PROVIDED TEXT:
— START —
Hostwinds Tutorials

Search results for:


Table of Contents


Downloading
Processing
Analyzing
Conclusion
Additional information

Improving your website with Google Analytics

Tags: Web Site 

Downloading
Processing
Analyzing
Conclusion
Additional information

In this article, we'll show you how to use Google Analytics to identify the most important pages of your website. By "important", we mean pages that have (among other things):

  • The greatest number of page views (a measure of visibility)
  • The greatest average time on page (a measure of engagement)

For example, consider the following chart:

This chart provides, in priority order, the list of web pages that offer the greatest potential return on investment (ROI). For example, if we invest our time and effort in improving /tutorials/how-to-open-or-block-ports-using-windows-firewall/ first, that investment should provide the greatest ROI. The next page to invest in would be /product-docs/account/ordering-a-cloud-vps-service/, and so forth. In this article, we'll show you how (among other things) to create a chart similar to the above to help facilitate the improvement of your own website.
— END —
RECORDS PROVIDED:
— START —
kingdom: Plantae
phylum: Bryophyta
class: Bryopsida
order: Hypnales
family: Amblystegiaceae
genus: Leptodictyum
— END —
EXERCISE REQUIREMENTS:
1 – Decide whether each statement agrees with the Google Analytics tutorial, and for each give yes or no with the deciding words of the tutorial quoted exactly. (a) The tutorial treats the greatest average time on page as a measure of engagement. (b) The chart lists the web pages in alphabetical order. (c) After the Windows Firewall tutorial, the next page to invest in is /product-docs/account/ordering-a-cloud-vps-service/.
2 – Set down, word for word, the part of the Google Analytics tutorial from "Improving your website" to "measure of visibility)".

THE ANSWERS:
1 –
(a) Yes: "The greatest average time on page (a measure of engagement)"
(b) No: "This chart provides, in priority order, the list of web pages that offer the greatest potential return on investment (ROI)."
(c) Yes: "The next page to invest in would be /product-docs/account/ordering-a-cloud-vps-service/, and so forth."

2 –
Improving your website with Google Analytics

Tags: Web Site 

Downloading
Processing
Analyzing
Conclusion
Additional information

In this article, we'll show you how to use Google Analytics to identify the most important pages of your website. By "important", we mean pages that have (among other things):

  • The greatest number of page views (a measure of visibility)